→ **AIM OF THE EXERCISE**
Answer these from the thread below on a SARS-CoV-2 deletion:
1. At which nucleotide does the cell culture-associated variant offset by +2 begin?
2. Which amino acids correspond to the major deletion (var1)?
3. Which codon results in the +2 version, and what does it encode?

→ **PASSAGE**

One thought, without a closely related outgroup whether an InDel is considered an insertion or a deletion depends on the reference sequence used in the comparison. As sequencing of unpassaged viruses becomes more frequent as compared to sequencing of highly passaged reference strains this may become more evident.

In this case it is definitely a deletion. The earliest SARS-CoV-2 genomes have the poly-basic insertion as do the 1000s sequenced subsequently (from original sample, not isolate). The closest bat virus doesn’t have it so it was an insertion at some point prior to the common ancestor of sampled SARS-CoV-2 genomes with a deletions in these samples.

Have you seen any heterogeneity in the location of the deletion in any of the 10/21 cell culture isolates where you observed the deletion? We observed a cell culture-associated variant offset by +2 nucleotides (beginning at 23583) that nonetheless retains the proximal tyrosine.


Dave and Shelby O’Connor

Yes, you pointed the error in this primary draft. The major deletion (var1) should be 23585-23599 (CAGACTCAGACTAAT; corresponding to amino acids QTQTN). You may get an alignment with the deletion at +2 in front of this since it is the same for these two deletions for nt alignments: CAGACTCAGACTAAT or ATCAGACTCAGACTA. However, the first one is more likely the case since it will not cause a frameshift mutation. Many thanks for pointing this.

It seems I can not edit the post anymore. The correct position for these deletions should be:

Thanks Jing,

I don’t think that the +2 version encodes a frameshift either, as the resulting codon sequence is also ‘TAT’ encoding a tyrosine (thought that was pretty cool) when splicing the first nucleotide upstream of the deletion with the two nucleotides downstream of the deletion.

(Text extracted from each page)
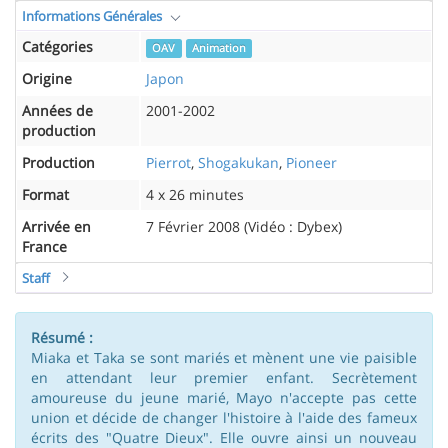
Informations Générales
Catégories
OAV
Animation
Origine
Japon
Années de
2001-2002
production
Production
Pierrot
,
Shogakukan
,
Pioneer
Format
4 x 26 minutes
Arrivée en
7 Février 2008 (Vidéo : Dybex)
France
Staff
Résumé :
Miaka et Taka se sont mariés et mènent une vie paisible
en attendant leur premier enfant. Secrètement
amoureuse du jeune marié, Mayo n'accepte pas cette
union et décide de changer l'histoire à l'aide des fameux
écrits des "Quatre Dieux". Elle ouvre ainsi un nouveau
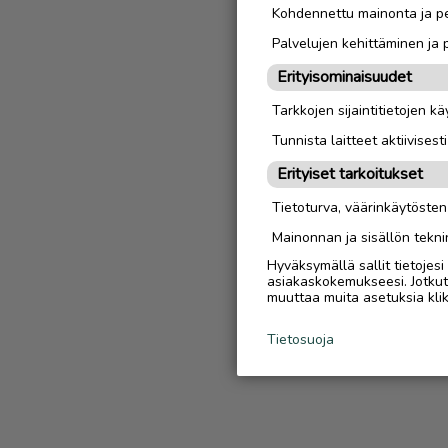
Kohdennettu mainonta ja pe
Palvelujen kehittäminen ja
Erityisominaisuudet
Tarkkojen sijaintitietojen k
Tunnista laitteet aktiivisest
Erityiset tarkoitukset
Tietoturva, väärinkäytöste
Mainonnan ja sisällön tekni
Hyväksymällä sallit tietojes
asiakaskokemukseesi. Jotkut t
muuttaa muita asetuksia klik
Tietosuoja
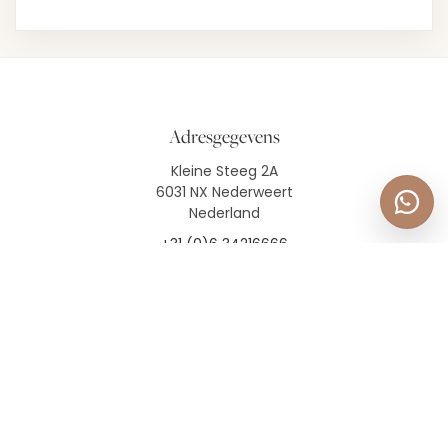
Adresgegevens
Kleine Steeg 2A
6031 NX Nederweert
Nederland
+31 (0)6 34216666
KvK:
54297435
BTW:
NL001802107B92
Snelle links
Favoriete Leveranciers
Plan je perfecte Bruiloft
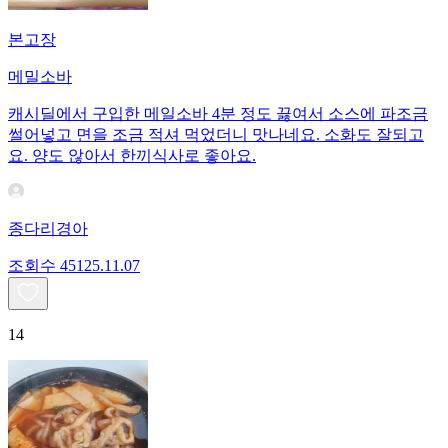
본고장
메밀소바
캐시딜에서 구입한 메일소바 4분 정도 끓여서 소스에 파조금
썰어넣고 면을 조금 적셔 먹었더니 맛나네요. 소화도 잘되고
요. 양도 않아서 한끼식사로 좋아요.
종다리경아
조회수
451
25.11.07
14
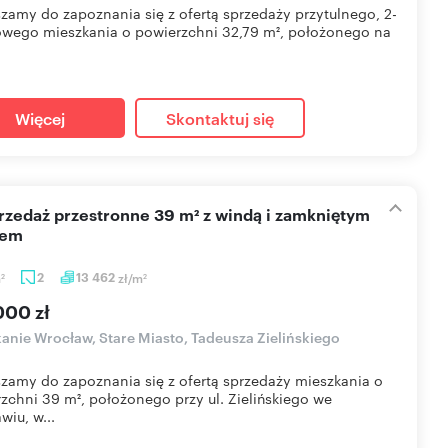
zamy do zapoznania się z ofertą sprzedaży przytulnego, 2-
wego mieszkania o powierzchni 32,79 m², położonego na
Więcej
Skontaktuj się
nem
m
2
13 462
zł/m
2
2
000 zł
anie Wrocław, Stare Miasto, Tadeusza Zielińskiego
zamy do zapoznania się z ofertą sprzedaży mieszkania o
zchni 39 m², położonego przy ul. Zielińskiego we
wiu, w...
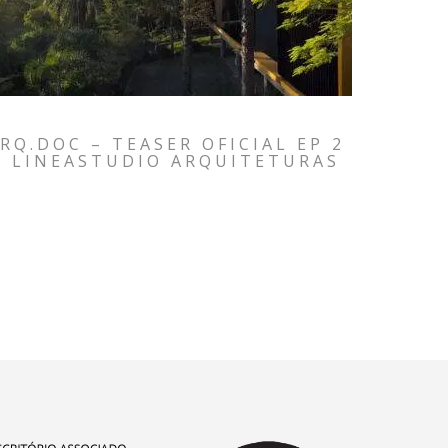
RQ.DOC – TEASER OFICIAL EP 2
– LINEASTUDIO ARQUITETURAS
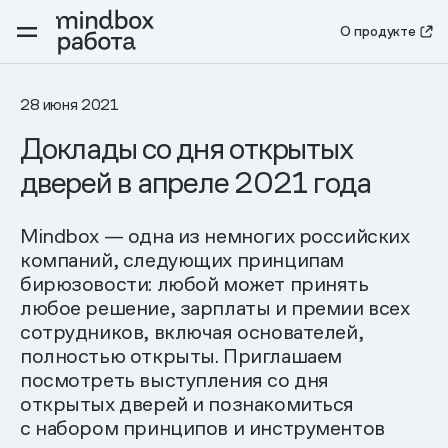
О продукте
28 июня 2021
Доклады со дня открытых
дверей в апреле 2021 года
Mindbox — одна из немногих российских
компаний, следующих принципам
бирюзовости: любой может принять
любое решение, зарплаты и премии всех
сотрудников, включая основателей,
полностью открыты. Приглашаем
посмотреть выступления со дня
открытых дверей и познакомиться
с набором принципов и инструментов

→ **RESPONSE FOR THIS EXERCISE**
1. 23583
2. QTQTN
3. TAT, encoding a tyrosine